### TÂCHES DEMANDÉES
1. Pour chacune des affirmations suivantes, dites si elle concorde avec le texte sur les services de renseignement. Répondez par oui ou non et citez les mots décisifs du texte. (a) La DGSE a été créée en 1982. (b) La DRM dépend directement du ministère de la Défense. (c) Le rapport de la commission parlementaire relevait trois faiblesses du système.
2. D'après le texte sur les services de renseignement, en quelle année la DPSD a-t-elle été créée ?
3. Écrivez la suite du texte sur les services de renseignement, à partir de sa dernière phrase.

### TEXTE FOURNI
Qu’en ont-ils fait ?
Souvenez-vous, Georges Fenech, un député
« Républicain-démocrate », co-auteur d’un rapport de la
commission parlementaire sur les services de renseignement et le terrorisme, début
juillet, remis au ministre de la sécurité et des cultes qui avait aussitôt
opposé une fin de non-recevoir.
Juste un café, pour la forme…
Au lendemain de l’attentat de Nice, le député avait
piqué une gueulante : « L'exécutif
ne sait même pas ce qu'on a fait comme travail. Ils ne le savent pas. Seul « Nanar-Case-neuve »
en a pris connaissance, pour finalement nous expliquer qu'il ne l'appliquera
pas. Nous avons demandé à le remettre au président de la République. Il n'y a
eu aucune réponse. »
Ledit rapport pointait pourtant trois faiblesses
persistantes du système « Gaulois » : Le renseignement territorial,
le renseignement pénitentiaire et bien sûr le manque de coordination entre
services et leur trop grand nombre, symbolisé par la multiplication d’acronymes
plus barbares les uns que les autres.
L’attentat de Nice puis celui de Normandie ont passé
dessus avec cette imprécation gouvernementale : La coordination et la
coopération des services avait parfaitement fonctionné, que personne n’en doute !
Au fait, comment les services de renseignement fonctionnent-ils ?
Sans tenir compte de l’aspect judiciaire ou de
l’organisation des forces d’intervention (le RAID, le GIGN et la BRI…) en fait
personne ne semble savoir.
Rien que la liste ci-dessous a toutes les chances d’être
incomplète.
On y trouve :
– La Direction
Générale de la Sécurité Extérieure (DGSE). Créée en 1982, elle est placée
directement sous l’autorité du ministère de la Défense. C’est le service de
renseignement extérieur du pays, chargé de l’espionnage et du contre-espionnage
et donc aussi de la lutte anti-terrorisme.
– La Direction
du Renseignement Militaire (DRM). Créée en 1992, elle dépend du Chef
d’État-Major des Armées (CEMA) qui est lui-même placé sous l’autorité du
Président de la République et du Gouvernement. Elle est chargée du
renseignement tactique et stratégique sur les théâtres d’opération.
– La Direction
de la Protection et de la Sécurité de la Défense (DPSD). Créée en 1981, elle
dépend directement du ministère de la Défense. Elle intervient manifestement « en matière de sécurité du personnel, des informations,
du matériel et des installations sensibles ».

### ENTRÉES DU CORPUS
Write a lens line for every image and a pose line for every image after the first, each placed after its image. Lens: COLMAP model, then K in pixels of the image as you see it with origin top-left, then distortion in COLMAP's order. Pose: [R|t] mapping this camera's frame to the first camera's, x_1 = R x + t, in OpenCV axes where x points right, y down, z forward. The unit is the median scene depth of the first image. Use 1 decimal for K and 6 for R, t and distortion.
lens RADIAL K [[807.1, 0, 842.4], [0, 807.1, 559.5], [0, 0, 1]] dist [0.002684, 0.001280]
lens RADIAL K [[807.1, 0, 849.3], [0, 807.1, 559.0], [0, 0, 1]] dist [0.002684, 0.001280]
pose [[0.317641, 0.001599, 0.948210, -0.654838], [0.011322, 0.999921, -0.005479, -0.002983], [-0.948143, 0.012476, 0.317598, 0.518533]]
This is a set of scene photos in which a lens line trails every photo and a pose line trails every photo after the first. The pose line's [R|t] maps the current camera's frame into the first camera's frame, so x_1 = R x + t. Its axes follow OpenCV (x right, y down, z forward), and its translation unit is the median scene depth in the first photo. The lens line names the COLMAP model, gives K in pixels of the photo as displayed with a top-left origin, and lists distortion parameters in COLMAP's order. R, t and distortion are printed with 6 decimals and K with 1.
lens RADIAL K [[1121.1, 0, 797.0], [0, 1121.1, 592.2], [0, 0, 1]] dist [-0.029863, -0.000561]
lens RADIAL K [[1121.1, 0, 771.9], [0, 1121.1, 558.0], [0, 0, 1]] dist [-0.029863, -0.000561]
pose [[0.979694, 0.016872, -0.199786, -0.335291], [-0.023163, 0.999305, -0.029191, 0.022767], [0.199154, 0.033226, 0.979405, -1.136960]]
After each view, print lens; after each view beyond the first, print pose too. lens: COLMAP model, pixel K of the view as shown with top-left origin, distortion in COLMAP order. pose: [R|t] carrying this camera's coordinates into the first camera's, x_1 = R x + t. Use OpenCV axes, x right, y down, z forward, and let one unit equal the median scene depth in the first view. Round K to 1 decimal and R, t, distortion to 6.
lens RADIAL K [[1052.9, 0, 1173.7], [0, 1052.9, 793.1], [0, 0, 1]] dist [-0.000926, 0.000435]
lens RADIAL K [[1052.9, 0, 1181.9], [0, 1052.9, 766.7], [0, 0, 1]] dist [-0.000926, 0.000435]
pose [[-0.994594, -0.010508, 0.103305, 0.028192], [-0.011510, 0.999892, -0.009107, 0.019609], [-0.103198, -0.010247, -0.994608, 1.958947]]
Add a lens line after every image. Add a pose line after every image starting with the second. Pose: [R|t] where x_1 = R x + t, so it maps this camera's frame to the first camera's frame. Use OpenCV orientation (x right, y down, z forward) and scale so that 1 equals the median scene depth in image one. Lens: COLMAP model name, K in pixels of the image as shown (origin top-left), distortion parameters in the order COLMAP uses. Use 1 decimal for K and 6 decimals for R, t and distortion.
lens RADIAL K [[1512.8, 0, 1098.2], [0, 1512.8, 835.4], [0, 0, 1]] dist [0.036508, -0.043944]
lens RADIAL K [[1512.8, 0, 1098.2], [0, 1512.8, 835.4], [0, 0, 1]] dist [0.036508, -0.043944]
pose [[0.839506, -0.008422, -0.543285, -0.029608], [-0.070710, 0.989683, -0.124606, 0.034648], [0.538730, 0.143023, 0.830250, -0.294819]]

### RÉPONSES PAR TÂCHE
1.
(a) Oui : « Créée en 1982, elle est placée directement sous l’autorité du ministère de la Défense. »
(b) Non : « elle dépend du Chef d’État-Major des Armées (CEMA) »
(c) Oui : « Ledit rapport pointait pourtant trois faiblesses persistantes du système « Gaulois » »

2. En 1981.

3.
– La Direction
Nationale du Renseignement et des Enquêtes Douanières (DNRED). Créée en 1988,
elle est rattachée à la Direction Générale des Douanes et Droits Indirects
(DGDDI) du ministère des Finances et des Comptes publics. Elle est chargée de
mettre en œuvre la politique du renseignement, du contrôle et de la lutte
contre la fraude en matière douanière.
– Le service
Traitement du Renseignement et de l’Action contre les Circuits Financiers
clandestins (Tracfin). Créé en 1990, c’est une des directions du ministère des
Finances et des Comptes publics, au même titre que la DGDDI. C’est un service
qui enquête sur la fraude financière, notamment dans le cadre du financement du
terrorisme.
– La Direction
générale de la Sécurité Intérieure (DGSI). Créée en 2014 pour remplacer la DRCI
elle-même issue de la fusion de la Direction de la Surveillance du Territoire
(DST) et de la direction centrale des Renseignements Généraux (RG) en 2008.
Elle dépend directement du ministère de l’Intérieur et est chargée du
contre-espionnage et de la lutte antiterroriste à l’intérieur de nos
frontières.
– La
Sous-Direction Anti-Terroriste (SDAT). Créée Dieu seul sait quand, elle dépend
de la Direction Centrale de la Police Judiciaire (DCPJ) au sein de la Direction
Générale de la Police Nationale (DGPN) du ministère de l’Intérieur. Installée
dans les mêmes locaux que la DGSI, elle est manifestement chargée des enquêtes
liées au terrorisme.
– Le Service
Central du Renseignement Territorial (SCRT). Créé en 2014, il dépend de la
Direction Centrale de la Sécurité Publique (DCSP) au sein de la Direction
Générale de la Police Nationale (DGPN) du ministère de l’Intérieur. Ce service
reprend manifestement les missions autrefois confiées aux Renseignement
Généraux.
– La Direction
du Renseignement de la Préfecture de Police de Paris (DRPP). Créée en 2008,
elle fait partie de la Préfecture de Police de Paris qui est elle-même placée
sous l’autorité du ministère de l’Intérieur et des cultes. Il semble qu’elle
assure les mêmes missions que le SCRT mais à Paris et dans la petite couronne.
– Le Bureau de
la Lutte Anti-Terroriste (BLAT). Créé en 2003, il dépend de la Sous-Direction
de la Police judiciaire (SDPJ) qui, contrairement à ce que l’on pourrait
penser, dépend de la Direction Générale de la Gendarmerie nationale (DGGN). Le
BLAT intervient dans le renseignement et la répression anti-terroriste.
– La
Sous-Direction de l’Anticipation Opérationnelle (SDAO). Créée en 2013, elle
dépend aussi de la Direction Générale de la Gendarmerie nationale (DGGN). La
SDAO est un service de renseignement qui interviendrait, si j’ai bien compris,
en soutien au BLAT.
– Enfin, le
Bureau du Renseignement Pénitentiaire (BRP). Créé allez savoir quand, il dépend
de la Sous-Direction des Missions de la Direction de l’Administration
Pénitentiaire du ministère de la Justice. Comme son le nom le suggère, le BRP
est chargé des activités de renseignement dans les prisons.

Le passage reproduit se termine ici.